■ **The request**
Copy the data from its first line through the line containing "city: Palaiseau", swapping "latitude" for "lat" and leaving everything else unchanged.

■ **The input**
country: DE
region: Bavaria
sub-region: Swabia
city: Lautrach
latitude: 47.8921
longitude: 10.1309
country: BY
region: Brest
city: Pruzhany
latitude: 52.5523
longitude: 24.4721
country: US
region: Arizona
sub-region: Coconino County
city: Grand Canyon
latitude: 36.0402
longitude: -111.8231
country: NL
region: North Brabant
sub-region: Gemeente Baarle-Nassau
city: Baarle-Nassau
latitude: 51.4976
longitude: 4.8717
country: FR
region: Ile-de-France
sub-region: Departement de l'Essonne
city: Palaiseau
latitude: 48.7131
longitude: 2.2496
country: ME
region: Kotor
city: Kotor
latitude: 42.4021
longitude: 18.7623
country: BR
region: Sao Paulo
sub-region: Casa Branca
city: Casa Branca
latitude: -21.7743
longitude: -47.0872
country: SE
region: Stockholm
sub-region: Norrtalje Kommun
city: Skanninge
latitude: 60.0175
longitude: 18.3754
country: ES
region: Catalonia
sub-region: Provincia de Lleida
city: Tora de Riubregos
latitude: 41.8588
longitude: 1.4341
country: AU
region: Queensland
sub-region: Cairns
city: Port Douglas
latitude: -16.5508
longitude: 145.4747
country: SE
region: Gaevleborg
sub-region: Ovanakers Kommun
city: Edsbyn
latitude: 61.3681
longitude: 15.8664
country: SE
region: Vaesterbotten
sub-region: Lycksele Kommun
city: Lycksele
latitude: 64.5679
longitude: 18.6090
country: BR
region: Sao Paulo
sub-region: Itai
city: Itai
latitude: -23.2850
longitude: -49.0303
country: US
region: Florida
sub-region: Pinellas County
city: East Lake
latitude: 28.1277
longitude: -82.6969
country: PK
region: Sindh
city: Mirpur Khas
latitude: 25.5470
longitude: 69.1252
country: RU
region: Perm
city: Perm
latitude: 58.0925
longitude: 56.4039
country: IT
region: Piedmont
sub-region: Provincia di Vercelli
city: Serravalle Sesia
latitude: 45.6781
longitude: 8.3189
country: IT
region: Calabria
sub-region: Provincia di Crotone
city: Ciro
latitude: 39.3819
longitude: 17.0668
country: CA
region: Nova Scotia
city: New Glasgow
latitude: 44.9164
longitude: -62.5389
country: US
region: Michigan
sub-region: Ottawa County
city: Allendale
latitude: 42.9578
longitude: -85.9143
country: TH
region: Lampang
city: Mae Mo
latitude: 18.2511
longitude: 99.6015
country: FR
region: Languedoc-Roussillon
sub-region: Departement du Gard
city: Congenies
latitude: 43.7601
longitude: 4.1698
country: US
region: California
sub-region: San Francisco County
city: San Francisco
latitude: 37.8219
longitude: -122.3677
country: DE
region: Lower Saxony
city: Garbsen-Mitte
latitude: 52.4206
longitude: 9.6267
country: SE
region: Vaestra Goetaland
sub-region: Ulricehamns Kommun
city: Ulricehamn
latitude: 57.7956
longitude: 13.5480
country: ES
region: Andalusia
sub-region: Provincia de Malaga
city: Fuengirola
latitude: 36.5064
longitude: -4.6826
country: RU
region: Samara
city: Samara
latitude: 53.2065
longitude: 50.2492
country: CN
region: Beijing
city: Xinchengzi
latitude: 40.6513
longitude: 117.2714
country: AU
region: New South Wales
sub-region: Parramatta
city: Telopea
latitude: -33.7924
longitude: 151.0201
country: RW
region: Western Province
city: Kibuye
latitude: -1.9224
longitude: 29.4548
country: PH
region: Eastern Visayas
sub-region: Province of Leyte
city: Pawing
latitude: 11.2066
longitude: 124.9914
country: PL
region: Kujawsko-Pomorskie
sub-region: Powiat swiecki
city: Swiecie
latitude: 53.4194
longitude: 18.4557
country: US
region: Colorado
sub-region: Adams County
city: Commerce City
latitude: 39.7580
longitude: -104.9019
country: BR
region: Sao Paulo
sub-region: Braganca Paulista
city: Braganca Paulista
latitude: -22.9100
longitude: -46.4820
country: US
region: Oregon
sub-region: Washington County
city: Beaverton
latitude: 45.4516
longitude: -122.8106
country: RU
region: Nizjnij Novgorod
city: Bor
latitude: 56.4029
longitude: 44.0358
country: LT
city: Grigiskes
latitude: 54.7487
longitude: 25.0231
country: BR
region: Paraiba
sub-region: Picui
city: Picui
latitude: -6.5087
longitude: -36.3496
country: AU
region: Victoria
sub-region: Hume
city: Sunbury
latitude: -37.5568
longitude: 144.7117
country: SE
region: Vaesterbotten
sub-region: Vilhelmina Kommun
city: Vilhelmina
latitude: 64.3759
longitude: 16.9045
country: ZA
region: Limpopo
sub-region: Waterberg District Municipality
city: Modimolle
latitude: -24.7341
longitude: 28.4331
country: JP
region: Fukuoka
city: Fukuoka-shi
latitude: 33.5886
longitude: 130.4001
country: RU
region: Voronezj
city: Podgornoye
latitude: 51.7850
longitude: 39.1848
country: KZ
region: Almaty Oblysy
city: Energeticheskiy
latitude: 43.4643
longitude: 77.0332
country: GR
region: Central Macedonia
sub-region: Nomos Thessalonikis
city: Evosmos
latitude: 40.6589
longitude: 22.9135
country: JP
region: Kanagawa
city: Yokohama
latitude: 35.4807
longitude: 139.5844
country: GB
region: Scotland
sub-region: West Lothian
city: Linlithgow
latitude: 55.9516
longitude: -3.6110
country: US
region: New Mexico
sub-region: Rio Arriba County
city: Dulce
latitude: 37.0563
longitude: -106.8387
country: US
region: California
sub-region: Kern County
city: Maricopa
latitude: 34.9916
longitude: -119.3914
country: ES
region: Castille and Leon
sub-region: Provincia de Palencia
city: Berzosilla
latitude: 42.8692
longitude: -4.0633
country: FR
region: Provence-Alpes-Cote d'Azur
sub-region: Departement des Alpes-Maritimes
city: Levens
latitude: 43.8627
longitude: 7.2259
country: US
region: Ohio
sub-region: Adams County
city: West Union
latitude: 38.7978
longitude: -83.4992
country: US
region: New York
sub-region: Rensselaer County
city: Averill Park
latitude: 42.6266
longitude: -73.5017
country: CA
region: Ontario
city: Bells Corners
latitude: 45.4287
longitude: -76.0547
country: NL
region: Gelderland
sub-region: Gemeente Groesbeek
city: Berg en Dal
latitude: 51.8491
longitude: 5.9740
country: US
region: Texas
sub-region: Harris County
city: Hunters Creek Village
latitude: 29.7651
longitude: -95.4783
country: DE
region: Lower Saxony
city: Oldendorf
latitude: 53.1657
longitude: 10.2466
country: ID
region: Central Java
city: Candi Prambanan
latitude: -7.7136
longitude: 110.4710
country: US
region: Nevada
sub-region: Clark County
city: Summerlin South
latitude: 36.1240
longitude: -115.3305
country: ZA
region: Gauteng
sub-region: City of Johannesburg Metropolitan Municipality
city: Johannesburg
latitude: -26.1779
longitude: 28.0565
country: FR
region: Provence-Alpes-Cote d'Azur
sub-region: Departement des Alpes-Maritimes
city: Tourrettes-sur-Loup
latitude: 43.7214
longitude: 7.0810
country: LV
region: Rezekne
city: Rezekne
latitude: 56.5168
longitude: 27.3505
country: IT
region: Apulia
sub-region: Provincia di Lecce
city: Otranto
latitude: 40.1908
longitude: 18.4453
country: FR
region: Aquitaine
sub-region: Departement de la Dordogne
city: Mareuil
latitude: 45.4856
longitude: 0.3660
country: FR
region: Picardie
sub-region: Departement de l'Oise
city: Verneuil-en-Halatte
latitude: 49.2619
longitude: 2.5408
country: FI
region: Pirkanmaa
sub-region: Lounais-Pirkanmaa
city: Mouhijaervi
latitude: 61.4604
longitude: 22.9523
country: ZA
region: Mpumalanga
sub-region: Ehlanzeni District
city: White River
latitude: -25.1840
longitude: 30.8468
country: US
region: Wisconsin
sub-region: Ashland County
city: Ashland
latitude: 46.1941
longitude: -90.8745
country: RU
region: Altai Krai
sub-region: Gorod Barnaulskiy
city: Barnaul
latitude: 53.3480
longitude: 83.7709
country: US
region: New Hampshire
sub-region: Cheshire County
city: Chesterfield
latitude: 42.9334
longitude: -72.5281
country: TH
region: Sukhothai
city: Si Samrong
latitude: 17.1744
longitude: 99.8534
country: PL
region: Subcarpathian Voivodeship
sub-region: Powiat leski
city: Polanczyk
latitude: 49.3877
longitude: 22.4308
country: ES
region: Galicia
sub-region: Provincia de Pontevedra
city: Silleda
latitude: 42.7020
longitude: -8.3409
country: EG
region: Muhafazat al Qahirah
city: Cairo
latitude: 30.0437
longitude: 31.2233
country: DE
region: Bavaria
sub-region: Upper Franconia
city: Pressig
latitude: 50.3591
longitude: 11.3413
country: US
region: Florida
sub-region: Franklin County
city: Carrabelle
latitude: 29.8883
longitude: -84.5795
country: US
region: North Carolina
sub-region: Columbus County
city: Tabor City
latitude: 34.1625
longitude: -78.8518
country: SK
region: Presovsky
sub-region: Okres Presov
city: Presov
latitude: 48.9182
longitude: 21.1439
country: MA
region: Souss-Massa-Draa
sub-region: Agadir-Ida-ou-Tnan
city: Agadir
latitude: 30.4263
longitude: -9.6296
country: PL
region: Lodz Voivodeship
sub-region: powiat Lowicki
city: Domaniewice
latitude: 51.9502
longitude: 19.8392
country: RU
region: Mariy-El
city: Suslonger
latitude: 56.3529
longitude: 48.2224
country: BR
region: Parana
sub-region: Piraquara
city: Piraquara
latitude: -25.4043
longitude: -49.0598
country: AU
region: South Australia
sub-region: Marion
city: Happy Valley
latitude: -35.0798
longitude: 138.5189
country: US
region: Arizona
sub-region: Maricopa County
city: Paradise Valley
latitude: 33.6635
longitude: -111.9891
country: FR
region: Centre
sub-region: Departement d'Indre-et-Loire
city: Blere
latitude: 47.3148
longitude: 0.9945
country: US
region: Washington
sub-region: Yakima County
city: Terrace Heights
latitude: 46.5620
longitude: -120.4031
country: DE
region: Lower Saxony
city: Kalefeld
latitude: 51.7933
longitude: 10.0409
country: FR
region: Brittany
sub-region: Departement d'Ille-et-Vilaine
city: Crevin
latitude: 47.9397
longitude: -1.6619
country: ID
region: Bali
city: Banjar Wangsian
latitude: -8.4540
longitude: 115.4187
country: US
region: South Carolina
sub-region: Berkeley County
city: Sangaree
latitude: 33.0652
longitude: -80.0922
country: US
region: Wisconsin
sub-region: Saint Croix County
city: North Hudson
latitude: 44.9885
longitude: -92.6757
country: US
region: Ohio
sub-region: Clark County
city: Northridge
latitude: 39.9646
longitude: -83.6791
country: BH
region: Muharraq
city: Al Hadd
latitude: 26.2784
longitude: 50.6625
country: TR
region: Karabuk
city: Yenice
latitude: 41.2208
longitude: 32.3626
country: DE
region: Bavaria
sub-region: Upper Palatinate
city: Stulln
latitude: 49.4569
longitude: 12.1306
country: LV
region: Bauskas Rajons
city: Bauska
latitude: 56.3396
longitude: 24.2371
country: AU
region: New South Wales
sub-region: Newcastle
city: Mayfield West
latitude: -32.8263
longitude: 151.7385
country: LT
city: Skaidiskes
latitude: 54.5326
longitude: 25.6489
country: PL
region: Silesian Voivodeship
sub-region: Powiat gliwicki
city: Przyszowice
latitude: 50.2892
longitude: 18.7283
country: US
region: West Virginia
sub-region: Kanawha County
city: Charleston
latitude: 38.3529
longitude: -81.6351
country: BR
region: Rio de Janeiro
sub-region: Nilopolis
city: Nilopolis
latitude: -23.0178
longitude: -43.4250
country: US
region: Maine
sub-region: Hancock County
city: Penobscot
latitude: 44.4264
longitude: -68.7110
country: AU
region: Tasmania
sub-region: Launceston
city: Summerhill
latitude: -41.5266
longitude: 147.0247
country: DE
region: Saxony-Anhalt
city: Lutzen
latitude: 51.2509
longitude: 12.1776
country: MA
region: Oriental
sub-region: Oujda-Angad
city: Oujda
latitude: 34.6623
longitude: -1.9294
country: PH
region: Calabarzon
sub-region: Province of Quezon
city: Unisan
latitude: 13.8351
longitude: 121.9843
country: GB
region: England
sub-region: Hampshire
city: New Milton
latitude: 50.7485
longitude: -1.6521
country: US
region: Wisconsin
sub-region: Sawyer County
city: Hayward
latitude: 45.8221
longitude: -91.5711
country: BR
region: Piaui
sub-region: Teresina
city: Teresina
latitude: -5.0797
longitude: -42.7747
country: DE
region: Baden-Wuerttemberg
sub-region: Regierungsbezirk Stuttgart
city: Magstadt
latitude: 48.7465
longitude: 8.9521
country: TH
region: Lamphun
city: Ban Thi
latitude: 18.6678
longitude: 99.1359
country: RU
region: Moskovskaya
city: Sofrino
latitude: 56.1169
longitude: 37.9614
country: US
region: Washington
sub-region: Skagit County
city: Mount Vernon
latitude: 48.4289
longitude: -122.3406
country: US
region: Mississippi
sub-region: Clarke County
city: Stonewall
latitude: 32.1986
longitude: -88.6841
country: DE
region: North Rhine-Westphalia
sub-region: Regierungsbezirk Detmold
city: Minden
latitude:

■ **Full output**
country: DE
region: Bavaria
sub-region: Swabia
city: Lautrach
lat: 47.8921
longitude: 10.1309
country: BY
region: Brest
city: Pruzhany
lat: 52.5523
longitude: 24.4721
country: US
region: Arizona
sub-region: Coconino County
city: Grand Canyon
lat: 36.0402
longitude: -111.8231
country: NL
region: North Brabant
sub-region: Gemeente Baarle-Nassau
city: Baarle-Nassau
lat: 51.4976
longitude: 4.8717
country: FR
region: Ile-de-France
sub-region: Departement de l'Essonne
city: Palaiseau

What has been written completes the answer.